Mrs MOYLAN (5:30 PM) —It gives me great pleasure to rise in the House this evening to talk about the Green Corps program and its operation within the electorate of Pearce. The Green Corps program was announced by the government in 1996 with initial funding of $41 million, providing 3,500 places over a three-year period. Following the success of the program, the government announced funding in the 1999-2000 budget of approximately $90 million to continue the program for a further four years, providing 6,800 places.

I rise to speak about this because I visited a number of Green Corps programs in the electorate of Pearce. It is tremendous to see how the young people who volunteer for the Green Corps program grow and develop over the six-month course that they undertake. The enthusiasm is just fantastic. The most recent graduation that I attended was the Central Wheatbelt Green Corps program on Friday, 31 March. Prior to that I have attended numerous other launches and graduations around the electorate, and a number of those have been at Paruna Sanctuary. Attending these has given me the opportunity to see first hand the benefits that this program brings to our young people and the way it helps them to develop.

At Paruna, for example, participants have completed all kinds of environmental work, from building dedicated walk paths to putting up fences. I have enjoyed the fruits of their labour on many occasions with family and friends walking through this sanctuary. It is just stunningly beautiful. More recently the central wheatbelt project had participants working with catchment groups and farmers to collect seeds, establish seed banks, complete remnant vegetation surveys, and carry out weed and erosion control measures. This is very important in my electorate because my electorate is a very fragile environment where salt encroachment and erosion are major problems. These young people are contributing to the solution to those problems, ensuring that my electorate can go on being a major producer of wheat, sheep and clean food for the rest of Australia and indeed for export. So they are making a very real and important contribution.

The benefits to the young people participating are that they learn how to work with a team and they have confidence by the end of the six months in getting up and speaking—and some of them have given absolutely outstanding presentations at those graduations. It is terrific to see them grow in confidence, knowledge and stature.

I am very heartened by the involvement of young people. You get the feeling they will be proud to go back to those areas that they have helped restore, with their children and grandchildren, and say, `I participated in this.' I think we can take heart that young people are taking more and more interest in the environment. This program is adding to that bank of knowledge and ensuring that a whole generation of young people will be able to continue on very important work in the preservation of the environment for the benefit of our country and the people who live here.

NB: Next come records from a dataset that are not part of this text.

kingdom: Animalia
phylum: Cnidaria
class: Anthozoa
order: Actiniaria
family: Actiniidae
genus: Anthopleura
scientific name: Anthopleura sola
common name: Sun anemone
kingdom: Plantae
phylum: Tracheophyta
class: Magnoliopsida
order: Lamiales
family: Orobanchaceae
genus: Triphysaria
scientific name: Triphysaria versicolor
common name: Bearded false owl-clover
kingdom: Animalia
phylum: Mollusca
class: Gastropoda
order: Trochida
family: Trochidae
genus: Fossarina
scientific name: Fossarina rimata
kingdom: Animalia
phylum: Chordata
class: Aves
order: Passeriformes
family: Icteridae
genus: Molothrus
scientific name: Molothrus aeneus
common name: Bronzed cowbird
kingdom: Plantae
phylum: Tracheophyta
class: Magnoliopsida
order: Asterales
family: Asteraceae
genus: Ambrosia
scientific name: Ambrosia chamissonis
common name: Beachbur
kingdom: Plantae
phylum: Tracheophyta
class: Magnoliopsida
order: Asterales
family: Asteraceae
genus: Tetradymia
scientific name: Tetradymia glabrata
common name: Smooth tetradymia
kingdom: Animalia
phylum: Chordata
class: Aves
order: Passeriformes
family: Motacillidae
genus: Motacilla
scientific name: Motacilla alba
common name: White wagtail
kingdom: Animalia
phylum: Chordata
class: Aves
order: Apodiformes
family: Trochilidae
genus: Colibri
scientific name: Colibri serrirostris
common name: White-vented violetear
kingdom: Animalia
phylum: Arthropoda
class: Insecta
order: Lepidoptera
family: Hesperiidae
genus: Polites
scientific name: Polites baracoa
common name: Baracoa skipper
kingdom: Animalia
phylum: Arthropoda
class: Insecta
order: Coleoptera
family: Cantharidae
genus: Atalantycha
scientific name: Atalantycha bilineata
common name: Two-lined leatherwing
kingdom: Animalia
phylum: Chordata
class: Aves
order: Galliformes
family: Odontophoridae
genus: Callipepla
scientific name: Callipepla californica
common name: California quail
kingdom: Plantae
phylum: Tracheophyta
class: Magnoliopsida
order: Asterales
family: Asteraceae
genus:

The other fantastic thing about the Green Corps project is that it brings communities together. At those graduations I have met parents, grandparents and many different community groups that have worked with the young people to make sure the best possible results are had. It brings older and younger people together, bridging sometimes the generation gap that keeps them separated. It is very important to involve them. Finally, I would like to say how fortunate we are as a country to have the kind of young people who are prepared to go out into their community and plant the shade trees under which they know they will never sit.